Home Secretary Theresa May has announced that attempts to extradite Gary McKinnon to the US have been blocked.
Speaking at the House of Commons, May said that McKinnon would no longer face extradition to America after he hacked into US military computer systems in 2001.
"After careful consideration of all of the relevant material I have concluded that Mr McKinnon's extradition would give to rise to such a high risk of him ending his life that a decision to extradite would be incompatible with Mr McKinnon's human rights," May said.
" I have therefore withdrawn the extradition order against Mr McKinnon."
May continued: "Since I came into office the sole issue on which I have been required to make a decision is whether Mr McKinnon's extradition to the United States would breach his human rights," said May, who described McKinnon's case as exceptional.
May told MPs that he is accused of "serious crimes" but is also "seriously ill" with Asperger's Syndrome.
McKinnon has faced ten years waiting to learn of his fate.
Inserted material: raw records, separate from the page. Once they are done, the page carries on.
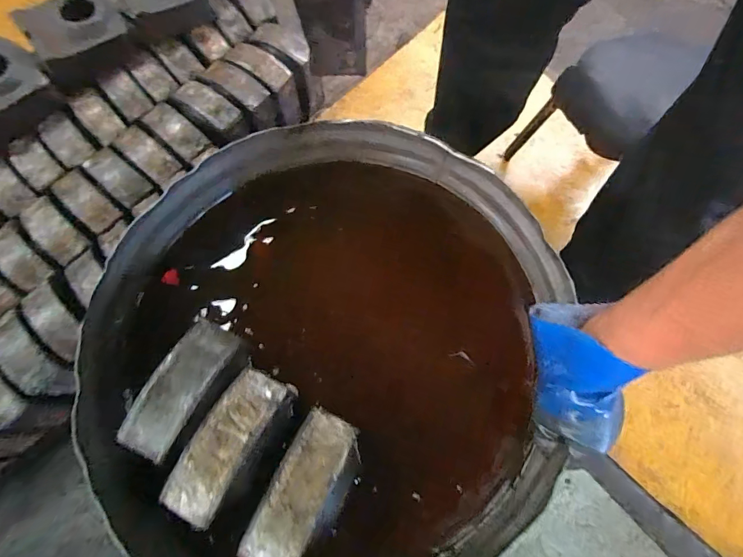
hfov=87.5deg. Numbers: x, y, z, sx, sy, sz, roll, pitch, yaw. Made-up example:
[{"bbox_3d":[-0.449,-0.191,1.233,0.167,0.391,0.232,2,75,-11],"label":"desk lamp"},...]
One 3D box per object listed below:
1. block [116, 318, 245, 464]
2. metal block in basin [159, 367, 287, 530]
[{"bbox_3d":[-0.214,0.121,0.432,0.061,0.028,0.150,27,75,8],"label":"block"},{"bbox_3d":[-0.159,0.177,0.417,0.059,0.026,0.157,26,75,8],"label":"metal block in basin"}]

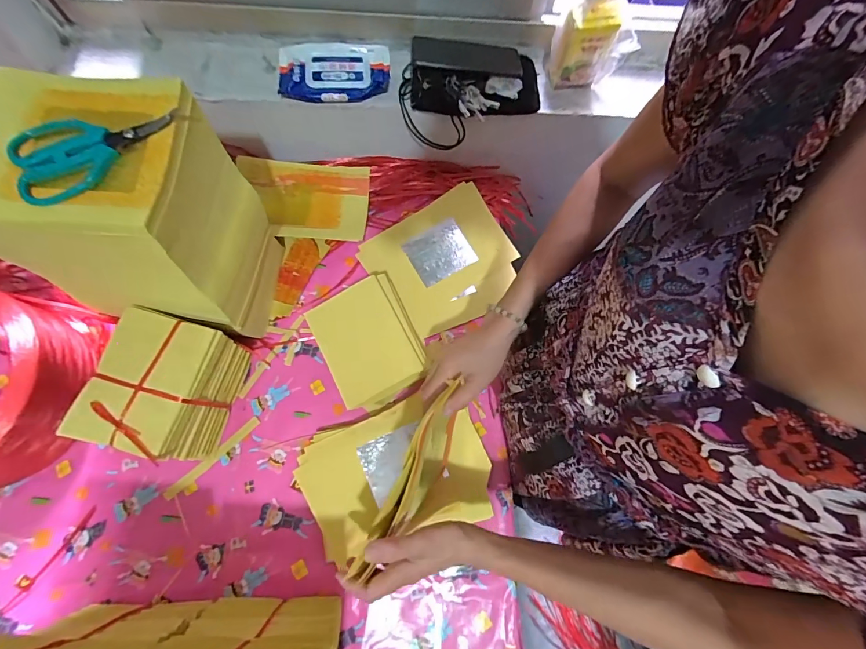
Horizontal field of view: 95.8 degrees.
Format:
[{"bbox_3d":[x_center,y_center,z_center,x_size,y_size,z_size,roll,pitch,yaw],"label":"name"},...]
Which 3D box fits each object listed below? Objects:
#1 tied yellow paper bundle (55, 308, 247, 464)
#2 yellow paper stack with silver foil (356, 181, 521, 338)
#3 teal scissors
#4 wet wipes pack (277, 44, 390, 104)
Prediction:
[{"bbox_3d":[-0.352,0.084,0.536,0.124,0.152,0.166,18,72,3],"label":"tied yellow paper bundle"},{"bbox_3d":[0.023,-0.114,0.680,0.226,0.016,0.213,-36,84,-5],"label":"yellow paper stack with silver foil"},{"bbox_3d":[-0.317,-0.166,0.369,0.143,0.013,0.080,-19,74,-9],"label":"teal scissors"},{"bbox_3d":[-0.156,-0.397,0.619,0.171,0.029,0.097,1,72,-2],"label":"wet wipes pack"}]

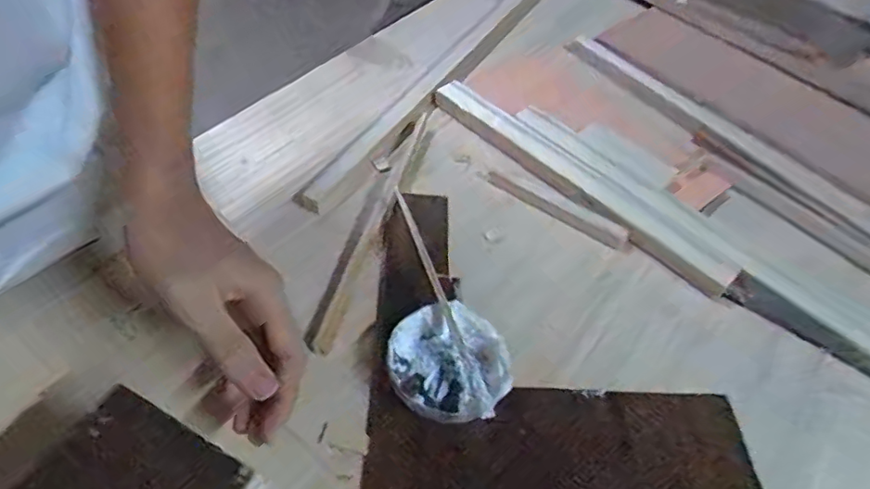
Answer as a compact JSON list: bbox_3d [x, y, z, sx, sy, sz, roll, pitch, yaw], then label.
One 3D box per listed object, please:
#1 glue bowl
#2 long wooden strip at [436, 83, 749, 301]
[{"bbox_3d":[0.009,0.086,0.398,0.080,0.029,0.085,2,49,-3],"label":"glue bowl"},{"bbox_3d":[0.130,-0.067,0.537,0.043,0.022,0.334,-34,60,-29],"label":"long wooden strip"}]

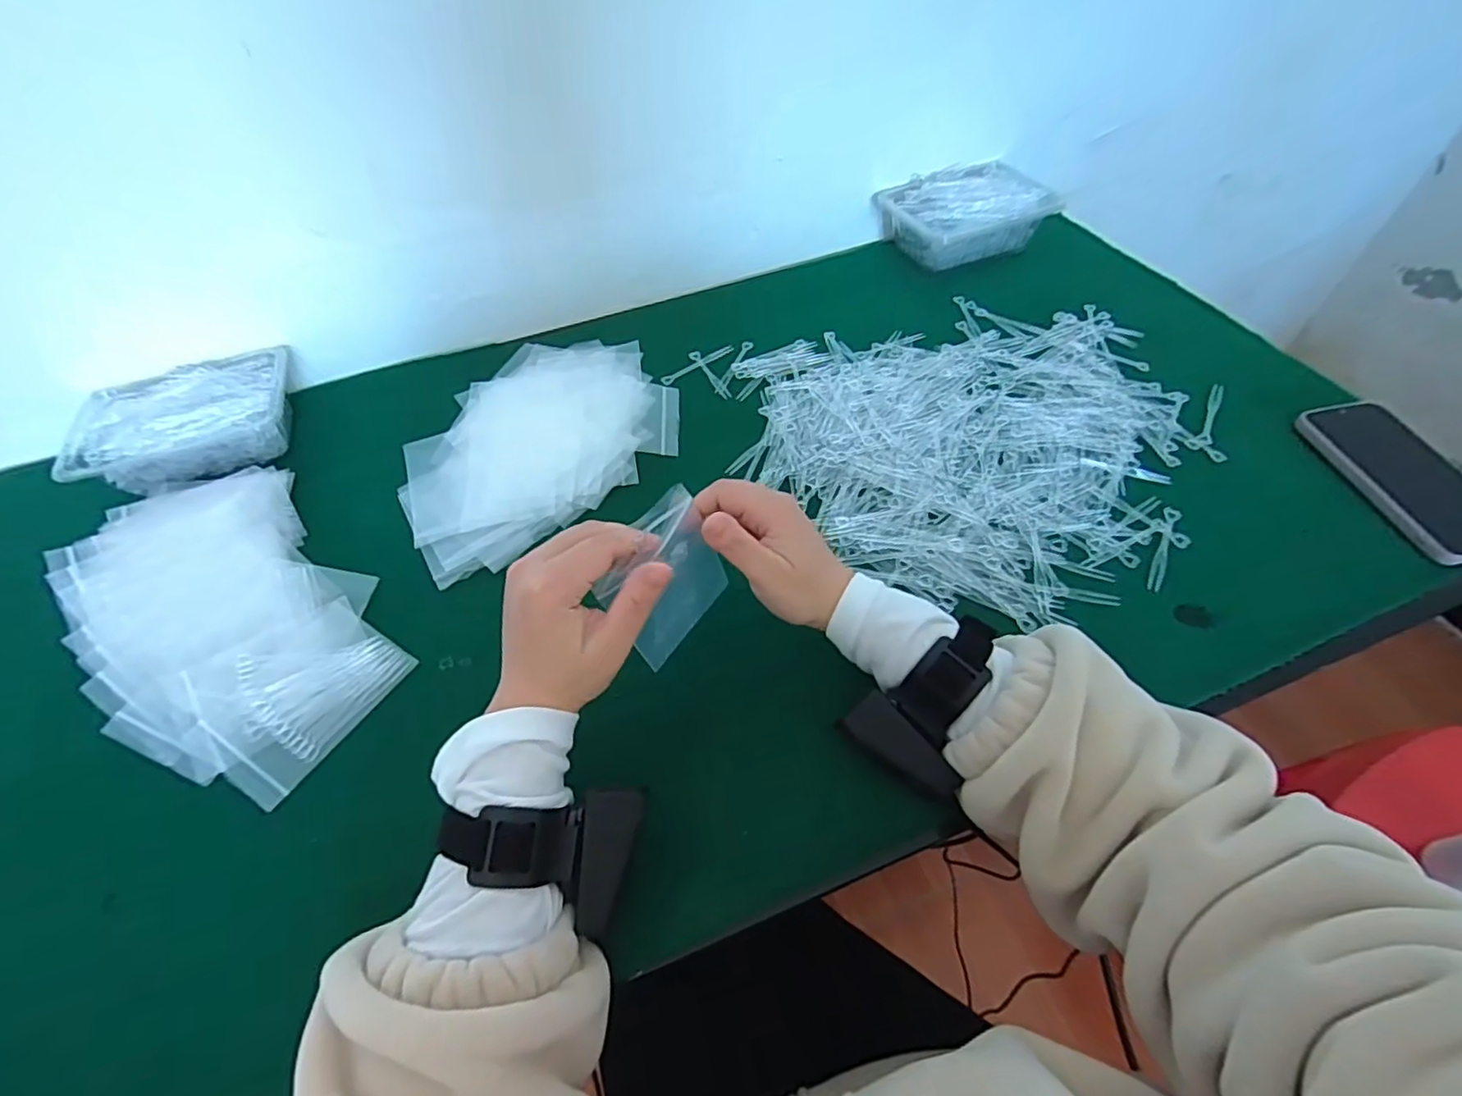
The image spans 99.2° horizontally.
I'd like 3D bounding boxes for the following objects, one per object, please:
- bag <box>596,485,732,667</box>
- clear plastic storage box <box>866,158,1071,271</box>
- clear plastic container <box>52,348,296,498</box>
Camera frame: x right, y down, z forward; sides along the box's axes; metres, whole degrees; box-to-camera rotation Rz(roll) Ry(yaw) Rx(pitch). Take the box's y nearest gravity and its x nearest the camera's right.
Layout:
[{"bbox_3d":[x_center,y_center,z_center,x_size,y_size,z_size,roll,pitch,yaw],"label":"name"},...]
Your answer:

It is said that he would face up to 60 years imprisonment.
McKinnon's mother, Janis Sharp said told reporters that she was "overwhelmed" at the decision, and thanked the Home Secretary for standing up to America.
Sharp has led a campaign to halt the extradition of her son over the past years, appealing directly to the Prime Minister to intervene.
MPs also joined in the debate, with controversy over what has been perceived as a one sided extradition treaty between the UK and the US.